Posted on — Oct 6, 2019

When writing long sentences in documentation repositories, git tends to show really unhelpful diffs. They are unreadable because long lines aren’t broken, which hides edits happening towards end of line. A colleague of mine asked me if git couldn’t be configured to make this sort of thing more obvious. Challenge accepted!

Figure 1: Can you spot the edit made in a long line of text?

Figure 1: Can you spot the edit made in a long line of text?

Kaushal Modi’s blog post on git diff for minified JS and CSS inspired this idea for all you prose lovers. Essentially we’ll tell git to preprocess files with a command that splits text by sentences before running git diff.

To do this, we first create a script to replace period+whitespace with newlines. This is a good enough heuristic to distinguish sentences, but feel free to come up with a more appropriate one (fellow Americans, I heard you might want two spaces after your full stops).

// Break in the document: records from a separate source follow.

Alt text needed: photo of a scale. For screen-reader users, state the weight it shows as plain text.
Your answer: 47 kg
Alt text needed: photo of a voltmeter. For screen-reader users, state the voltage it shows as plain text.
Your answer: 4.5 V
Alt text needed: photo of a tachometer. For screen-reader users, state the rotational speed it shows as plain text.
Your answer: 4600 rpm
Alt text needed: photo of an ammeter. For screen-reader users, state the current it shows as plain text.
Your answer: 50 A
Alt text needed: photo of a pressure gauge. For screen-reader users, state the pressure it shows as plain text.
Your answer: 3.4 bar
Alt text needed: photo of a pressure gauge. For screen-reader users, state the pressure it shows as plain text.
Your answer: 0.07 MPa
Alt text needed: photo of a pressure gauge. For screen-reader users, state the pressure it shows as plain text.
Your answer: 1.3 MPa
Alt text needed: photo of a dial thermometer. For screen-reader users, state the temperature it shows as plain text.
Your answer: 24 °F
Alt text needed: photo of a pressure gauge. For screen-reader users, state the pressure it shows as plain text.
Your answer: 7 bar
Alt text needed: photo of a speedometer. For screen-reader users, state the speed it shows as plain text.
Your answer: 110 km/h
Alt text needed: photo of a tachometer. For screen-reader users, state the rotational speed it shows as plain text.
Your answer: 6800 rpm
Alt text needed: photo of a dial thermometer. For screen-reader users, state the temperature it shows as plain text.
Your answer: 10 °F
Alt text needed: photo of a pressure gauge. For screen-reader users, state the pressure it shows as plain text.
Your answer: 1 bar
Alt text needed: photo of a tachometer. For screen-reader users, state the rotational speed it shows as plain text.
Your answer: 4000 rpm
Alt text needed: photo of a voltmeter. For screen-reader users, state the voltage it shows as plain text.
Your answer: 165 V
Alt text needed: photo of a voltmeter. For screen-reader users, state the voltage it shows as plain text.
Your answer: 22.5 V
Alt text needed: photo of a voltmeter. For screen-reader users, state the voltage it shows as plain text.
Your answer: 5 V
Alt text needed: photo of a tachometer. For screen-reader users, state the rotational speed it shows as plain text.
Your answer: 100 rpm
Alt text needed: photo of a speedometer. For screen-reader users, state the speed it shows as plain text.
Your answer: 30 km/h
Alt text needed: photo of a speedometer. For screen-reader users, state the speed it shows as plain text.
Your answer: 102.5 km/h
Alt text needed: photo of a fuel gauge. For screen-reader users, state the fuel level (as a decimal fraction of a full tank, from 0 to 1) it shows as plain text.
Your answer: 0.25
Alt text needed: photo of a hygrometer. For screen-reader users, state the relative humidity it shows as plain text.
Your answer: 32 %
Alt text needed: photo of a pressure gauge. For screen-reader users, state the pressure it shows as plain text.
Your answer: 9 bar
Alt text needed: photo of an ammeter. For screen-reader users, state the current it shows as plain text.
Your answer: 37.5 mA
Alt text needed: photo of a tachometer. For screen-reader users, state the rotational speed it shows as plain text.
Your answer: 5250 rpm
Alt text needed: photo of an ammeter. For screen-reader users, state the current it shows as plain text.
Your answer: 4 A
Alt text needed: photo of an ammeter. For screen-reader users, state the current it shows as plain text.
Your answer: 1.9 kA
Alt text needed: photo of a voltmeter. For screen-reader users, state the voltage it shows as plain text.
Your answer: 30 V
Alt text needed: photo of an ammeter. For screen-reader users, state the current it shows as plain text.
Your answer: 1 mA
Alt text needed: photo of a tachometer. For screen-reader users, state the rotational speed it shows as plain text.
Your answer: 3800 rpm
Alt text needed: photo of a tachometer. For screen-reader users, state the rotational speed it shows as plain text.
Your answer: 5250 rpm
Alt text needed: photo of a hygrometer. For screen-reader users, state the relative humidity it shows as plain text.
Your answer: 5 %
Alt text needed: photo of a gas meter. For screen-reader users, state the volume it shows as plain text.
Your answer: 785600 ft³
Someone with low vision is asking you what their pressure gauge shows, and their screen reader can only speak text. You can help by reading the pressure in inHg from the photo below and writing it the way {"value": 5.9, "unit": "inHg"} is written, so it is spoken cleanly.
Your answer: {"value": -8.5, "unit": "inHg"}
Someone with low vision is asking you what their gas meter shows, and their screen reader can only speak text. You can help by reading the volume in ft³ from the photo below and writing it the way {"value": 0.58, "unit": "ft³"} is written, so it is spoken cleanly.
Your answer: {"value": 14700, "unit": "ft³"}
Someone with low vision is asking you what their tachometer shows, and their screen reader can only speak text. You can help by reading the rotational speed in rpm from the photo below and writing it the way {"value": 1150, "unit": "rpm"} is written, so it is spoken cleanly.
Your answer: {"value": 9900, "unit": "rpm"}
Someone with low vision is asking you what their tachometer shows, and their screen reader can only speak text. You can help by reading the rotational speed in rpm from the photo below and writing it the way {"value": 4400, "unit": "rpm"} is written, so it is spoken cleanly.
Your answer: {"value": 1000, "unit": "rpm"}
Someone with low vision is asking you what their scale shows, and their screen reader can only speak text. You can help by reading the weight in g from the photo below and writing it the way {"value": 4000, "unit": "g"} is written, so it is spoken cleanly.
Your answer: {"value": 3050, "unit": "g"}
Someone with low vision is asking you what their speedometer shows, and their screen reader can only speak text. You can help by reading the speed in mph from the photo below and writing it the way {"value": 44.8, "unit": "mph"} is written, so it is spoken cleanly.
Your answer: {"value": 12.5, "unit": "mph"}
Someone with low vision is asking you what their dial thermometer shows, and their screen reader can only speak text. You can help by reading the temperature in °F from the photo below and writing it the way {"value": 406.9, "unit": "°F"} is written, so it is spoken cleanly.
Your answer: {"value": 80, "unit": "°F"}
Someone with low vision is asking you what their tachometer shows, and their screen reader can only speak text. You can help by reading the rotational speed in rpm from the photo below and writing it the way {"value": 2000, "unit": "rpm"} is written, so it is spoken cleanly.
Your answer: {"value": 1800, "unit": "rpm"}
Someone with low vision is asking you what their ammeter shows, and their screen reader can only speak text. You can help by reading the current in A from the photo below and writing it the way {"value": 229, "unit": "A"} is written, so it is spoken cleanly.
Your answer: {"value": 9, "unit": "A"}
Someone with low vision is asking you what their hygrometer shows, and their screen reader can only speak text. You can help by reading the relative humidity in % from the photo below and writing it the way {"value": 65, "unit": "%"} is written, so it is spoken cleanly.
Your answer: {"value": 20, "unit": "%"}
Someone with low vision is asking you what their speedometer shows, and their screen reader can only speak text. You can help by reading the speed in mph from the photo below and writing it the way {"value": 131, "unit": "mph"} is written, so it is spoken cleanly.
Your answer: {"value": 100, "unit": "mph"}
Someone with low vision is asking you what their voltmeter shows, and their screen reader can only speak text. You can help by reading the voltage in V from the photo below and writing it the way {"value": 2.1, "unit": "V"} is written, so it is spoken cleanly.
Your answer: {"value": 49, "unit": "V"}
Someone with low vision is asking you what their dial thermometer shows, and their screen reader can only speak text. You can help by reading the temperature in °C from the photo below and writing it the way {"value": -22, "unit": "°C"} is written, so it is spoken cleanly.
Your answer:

sed -r -e 's/\. +/.\n/g' $*
Code Snippet 1: New "breaksentences" script

Once added to $PATH (and checking it by running breaksentences myfile.txt= the script can be added as a “diff driver” in git config (either globally in ~/.gitconfig or for only a specific repo via .git/config). Once the driver is defined, it can be used in a .gitattributes file. All thanks to the magic of gitattributes(5) and git-config(5), and their concept of “diff drivers”.

[diff "sentences"]
	textconv = breaksentences
Code Snippet 2: Defining a new diff driver in ~/.gitconfig
*.md diff=sentences
Code Snippet 3: Using new diff driver in .gitattributes

Feel free to edit the wildcard to match more adequately than md files! Now your diffs should now be looking nice!

Figure 2: Editing in a long line of text is a chore (before)

Figure 2: Editing in a long line of text is a chore (before)

Figure 3: Clearer diff, yey! (after)

Figure 3: Clearer diff, yey! (after)

Remember that our modification doesn’t apply any changes to the files, only to the diff tool, and be aware that diff drivers can interfere with interactive tools using diff output to stage files. This can be a deal-breaker for some, but it’s still neat to learn about git magic. Powerful stuff.